I was initially planning to have everything just use char values, but it turned out that I had to change more places to ensure there wasn’t an overflow than just letting the full width bleed all the way through.

Perhaps. The problem is that UTF-8 was designed to make Unicode transparent to 8-bit clean transports like UART. Most Unix terminals have started using UTF-8 as the default encoding. Right now, uLisp looks like it handles Unicode strings:

3071( (le((((str "🙂")) (format t str))
🙂
nil

Aside from the extent to which it confuses the cursor position, I mean. However:

3071( (length "æði")
5

3071>((char "æ" 0)
#\U+c3

307(> (char "æ" 1)
#\U+bd

æ is U+E6, and is in ISO 8859-1. I’d have to explicitly configure the terminal to use that encoding, though. Instead, UTF-8 makes it look like it just works, unless I specifically go looking. The highest code point that gets encoded as a single byte by the terminal is #x7F. If it gets sent a byte higher than that, it’s probably going to replace it as an error. The code I added sends an #\U+ for everything that’s not ASCII, so that issue is avoided. (I might point out that £ is U+A3, if you want to see what happens.)

Text is not 8-bit nowadays.


#22

OK, I’m still a bit undecided about Unicode; is a partial solution going to be useful?

Apart from that, I think your improvements are a great addition to uLisp and I’d like to incorporate them in the next release. Is there anything else to be worked out, or is it ready to be merged in?


#23

Frankly, so am I. Putting bounds checks on code-char and char-code and restricting the #\U+ syntax to codepoints under 256 should be enough. It’s not a good idea to send bytes with values above 127 unfiltered, though. (And 127 kinda needs special treatment, too.)

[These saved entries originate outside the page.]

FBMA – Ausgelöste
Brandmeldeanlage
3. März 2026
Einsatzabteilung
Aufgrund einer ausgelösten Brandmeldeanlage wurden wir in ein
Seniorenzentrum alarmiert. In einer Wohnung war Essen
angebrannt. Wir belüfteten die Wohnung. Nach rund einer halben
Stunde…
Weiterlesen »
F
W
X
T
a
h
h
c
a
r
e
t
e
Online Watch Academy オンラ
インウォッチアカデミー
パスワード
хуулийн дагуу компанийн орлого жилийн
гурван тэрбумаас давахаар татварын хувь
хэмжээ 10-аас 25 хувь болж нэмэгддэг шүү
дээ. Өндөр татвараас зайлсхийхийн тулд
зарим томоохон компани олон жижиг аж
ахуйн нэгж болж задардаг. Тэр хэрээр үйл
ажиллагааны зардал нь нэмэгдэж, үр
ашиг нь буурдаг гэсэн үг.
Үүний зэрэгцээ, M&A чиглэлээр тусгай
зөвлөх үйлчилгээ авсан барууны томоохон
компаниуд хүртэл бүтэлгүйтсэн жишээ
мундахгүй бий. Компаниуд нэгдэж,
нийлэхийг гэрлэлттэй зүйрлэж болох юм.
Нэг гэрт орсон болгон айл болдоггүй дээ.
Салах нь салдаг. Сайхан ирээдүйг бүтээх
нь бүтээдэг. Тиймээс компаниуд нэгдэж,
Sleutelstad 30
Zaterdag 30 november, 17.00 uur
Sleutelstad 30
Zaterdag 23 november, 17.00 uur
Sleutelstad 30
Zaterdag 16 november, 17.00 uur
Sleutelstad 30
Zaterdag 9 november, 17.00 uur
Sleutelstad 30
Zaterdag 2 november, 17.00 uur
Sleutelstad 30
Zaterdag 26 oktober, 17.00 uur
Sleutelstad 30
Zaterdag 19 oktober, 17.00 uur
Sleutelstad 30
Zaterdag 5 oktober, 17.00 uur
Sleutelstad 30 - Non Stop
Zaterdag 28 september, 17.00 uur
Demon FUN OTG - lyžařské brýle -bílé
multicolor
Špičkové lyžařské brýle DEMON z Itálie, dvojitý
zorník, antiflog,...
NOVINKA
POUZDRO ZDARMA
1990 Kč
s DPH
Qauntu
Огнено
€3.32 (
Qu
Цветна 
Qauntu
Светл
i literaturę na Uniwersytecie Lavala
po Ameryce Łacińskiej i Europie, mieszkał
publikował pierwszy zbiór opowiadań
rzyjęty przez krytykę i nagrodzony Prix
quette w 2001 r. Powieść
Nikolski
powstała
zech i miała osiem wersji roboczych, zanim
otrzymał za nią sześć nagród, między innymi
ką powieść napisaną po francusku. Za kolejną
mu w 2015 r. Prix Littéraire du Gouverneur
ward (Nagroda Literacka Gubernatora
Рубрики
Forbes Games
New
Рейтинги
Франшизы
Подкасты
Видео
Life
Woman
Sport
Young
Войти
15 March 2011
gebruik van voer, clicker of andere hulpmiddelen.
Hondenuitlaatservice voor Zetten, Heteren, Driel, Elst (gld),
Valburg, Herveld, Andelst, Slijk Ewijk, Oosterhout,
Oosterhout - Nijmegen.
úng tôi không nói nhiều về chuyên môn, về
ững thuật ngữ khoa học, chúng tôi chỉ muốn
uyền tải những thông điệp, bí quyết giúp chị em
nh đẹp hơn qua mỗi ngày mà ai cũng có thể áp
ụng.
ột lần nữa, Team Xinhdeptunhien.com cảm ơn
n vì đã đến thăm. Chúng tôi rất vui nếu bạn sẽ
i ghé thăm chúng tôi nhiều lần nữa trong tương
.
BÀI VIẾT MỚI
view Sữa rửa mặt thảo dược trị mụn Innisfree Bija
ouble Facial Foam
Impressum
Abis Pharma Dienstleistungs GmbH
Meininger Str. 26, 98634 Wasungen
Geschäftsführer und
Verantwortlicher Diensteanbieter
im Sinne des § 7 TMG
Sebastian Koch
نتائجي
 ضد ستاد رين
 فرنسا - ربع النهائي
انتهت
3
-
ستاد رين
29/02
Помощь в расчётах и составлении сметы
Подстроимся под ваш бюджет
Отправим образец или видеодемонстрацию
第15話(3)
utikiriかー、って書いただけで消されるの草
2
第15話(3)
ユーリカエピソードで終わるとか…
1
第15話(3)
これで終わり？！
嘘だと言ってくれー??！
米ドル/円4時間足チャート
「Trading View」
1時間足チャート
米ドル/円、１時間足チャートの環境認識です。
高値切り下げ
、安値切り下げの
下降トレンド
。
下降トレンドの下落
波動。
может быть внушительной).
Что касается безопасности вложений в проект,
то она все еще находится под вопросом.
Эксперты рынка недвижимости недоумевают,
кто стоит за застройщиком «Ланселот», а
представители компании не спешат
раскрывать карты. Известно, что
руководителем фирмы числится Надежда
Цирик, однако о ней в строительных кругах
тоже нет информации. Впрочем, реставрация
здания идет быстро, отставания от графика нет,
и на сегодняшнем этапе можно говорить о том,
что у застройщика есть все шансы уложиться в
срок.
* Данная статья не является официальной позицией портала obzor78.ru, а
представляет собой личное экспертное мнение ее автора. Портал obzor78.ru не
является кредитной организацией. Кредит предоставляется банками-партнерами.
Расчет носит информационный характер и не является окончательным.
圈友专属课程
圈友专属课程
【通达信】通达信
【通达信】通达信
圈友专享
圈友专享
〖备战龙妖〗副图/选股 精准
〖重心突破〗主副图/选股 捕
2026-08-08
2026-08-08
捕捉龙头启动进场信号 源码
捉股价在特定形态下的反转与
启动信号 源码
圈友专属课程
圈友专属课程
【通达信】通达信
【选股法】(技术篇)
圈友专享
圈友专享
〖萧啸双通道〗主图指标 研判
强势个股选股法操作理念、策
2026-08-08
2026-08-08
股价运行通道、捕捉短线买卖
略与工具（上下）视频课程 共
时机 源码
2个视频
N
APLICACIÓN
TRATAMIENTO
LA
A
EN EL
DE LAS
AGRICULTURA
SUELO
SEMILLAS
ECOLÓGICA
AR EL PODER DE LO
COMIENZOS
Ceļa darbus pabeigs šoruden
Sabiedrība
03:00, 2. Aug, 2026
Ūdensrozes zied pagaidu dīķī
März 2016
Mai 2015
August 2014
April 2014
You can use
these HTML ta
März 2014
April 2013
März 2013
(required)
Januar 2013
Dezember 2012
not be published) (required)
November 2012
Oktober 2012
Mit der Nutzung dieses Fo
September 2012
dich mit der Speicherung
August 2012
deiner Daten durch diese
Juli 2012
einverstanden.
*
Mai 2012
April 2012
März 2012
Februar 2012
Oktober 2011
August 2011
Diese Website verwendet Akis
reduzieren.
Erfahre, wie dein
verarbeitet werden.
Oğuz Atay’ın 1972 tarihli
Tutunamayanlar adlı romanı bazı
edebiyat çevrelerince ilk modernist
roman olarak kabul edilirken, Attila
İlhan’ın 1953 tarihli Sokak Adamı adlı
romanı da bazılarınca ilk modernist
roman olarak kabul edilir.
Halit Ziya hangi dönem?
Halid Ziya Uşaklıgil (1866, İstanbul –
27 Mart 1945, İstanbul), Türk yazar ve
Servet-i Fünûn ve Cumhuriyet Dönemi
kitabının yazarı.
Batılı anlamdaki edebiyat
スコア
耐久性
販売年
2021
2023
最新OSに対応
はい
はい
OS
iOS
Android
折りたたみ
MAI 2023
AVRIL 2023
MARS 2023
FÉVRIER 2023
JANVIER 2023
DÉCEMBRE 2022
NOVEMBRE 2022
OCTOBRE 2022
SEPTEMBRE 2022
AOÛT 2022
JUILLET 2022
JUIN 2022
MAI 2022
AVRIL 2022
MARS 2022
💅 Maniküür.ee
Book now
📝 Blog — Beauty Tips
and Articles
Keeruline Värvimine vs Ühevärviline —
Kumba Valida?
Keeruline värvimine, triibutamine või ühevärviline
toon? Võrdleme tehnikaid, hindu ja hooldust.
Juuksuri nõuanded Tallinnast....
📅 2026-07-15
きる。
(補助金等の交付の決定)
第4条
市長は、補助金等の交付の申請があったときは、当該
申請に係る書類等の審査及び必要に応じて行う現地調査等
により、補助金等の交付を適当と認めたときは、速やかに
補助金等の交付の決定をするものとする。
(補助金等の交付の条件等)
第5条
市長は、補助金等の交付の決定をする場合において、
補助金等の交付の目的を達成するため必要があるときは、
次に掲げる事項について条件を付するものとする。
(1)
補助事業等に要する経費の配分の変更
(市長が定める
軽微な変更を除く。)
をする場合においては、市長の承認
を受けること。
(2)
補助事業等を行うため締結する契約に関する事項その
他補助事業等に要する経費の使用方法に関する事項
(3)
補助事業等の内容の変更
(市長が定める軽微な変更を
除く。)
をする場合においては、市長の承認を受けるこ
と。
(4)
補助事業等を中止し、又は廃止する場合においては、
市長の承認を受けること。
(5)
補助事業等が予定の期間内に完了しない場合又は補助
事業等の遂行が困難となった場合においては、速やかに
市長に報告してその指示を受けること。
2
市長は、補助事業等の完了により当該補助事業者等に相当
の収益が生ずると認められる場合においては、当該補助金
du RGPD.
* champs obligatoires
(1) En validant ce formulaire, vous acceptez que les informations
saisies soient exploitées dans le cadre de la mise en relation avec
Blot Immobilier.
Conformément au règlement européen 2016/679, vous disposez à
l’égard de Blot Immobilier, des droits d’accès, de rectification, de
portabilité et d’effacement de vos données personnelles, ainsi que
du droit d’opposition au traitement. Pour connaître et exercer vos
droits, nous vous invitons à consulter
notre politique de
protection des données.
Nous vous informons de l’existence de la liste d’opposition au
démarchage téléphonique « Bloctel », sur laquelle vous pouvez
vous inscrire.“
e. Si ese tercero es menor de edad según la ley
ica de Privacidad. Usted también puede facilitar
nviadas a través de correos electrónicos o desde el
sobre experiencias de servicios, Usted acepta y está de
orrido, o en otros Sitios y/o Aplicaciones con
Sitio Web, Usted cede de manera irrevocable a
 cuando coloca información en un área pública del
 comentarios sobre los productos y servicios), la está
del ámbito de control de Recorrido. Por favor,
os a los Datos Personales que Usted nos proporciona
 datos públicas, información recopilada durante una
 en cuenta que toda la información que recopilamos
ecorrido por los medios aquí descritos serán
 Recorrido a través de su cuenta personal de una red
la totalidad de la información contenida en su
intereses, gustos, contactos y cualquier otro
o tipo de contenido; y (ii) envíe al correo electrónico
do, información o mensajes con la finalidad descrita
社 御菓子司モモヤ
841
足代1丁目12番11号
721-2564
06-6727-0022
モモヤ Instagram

I am not aware of anything - except the bounds checks - that should be changed from what’s in my branch on GitHub. I still need to get around to the symbols, though; that’ll touch a lot more places in the code than the characters did.


#24

I see you’ve provided a fixnump function. What might a user want this for (I’m thinking about documentation)?


#25

It’s mainly there to complete a set. Common Lisp doesn’t have one, but it does have typep. I’m not overly attached to it.


#26

Attached to typep or fixnump?


#27

fixnump. There’s no typep in uLisp, is there?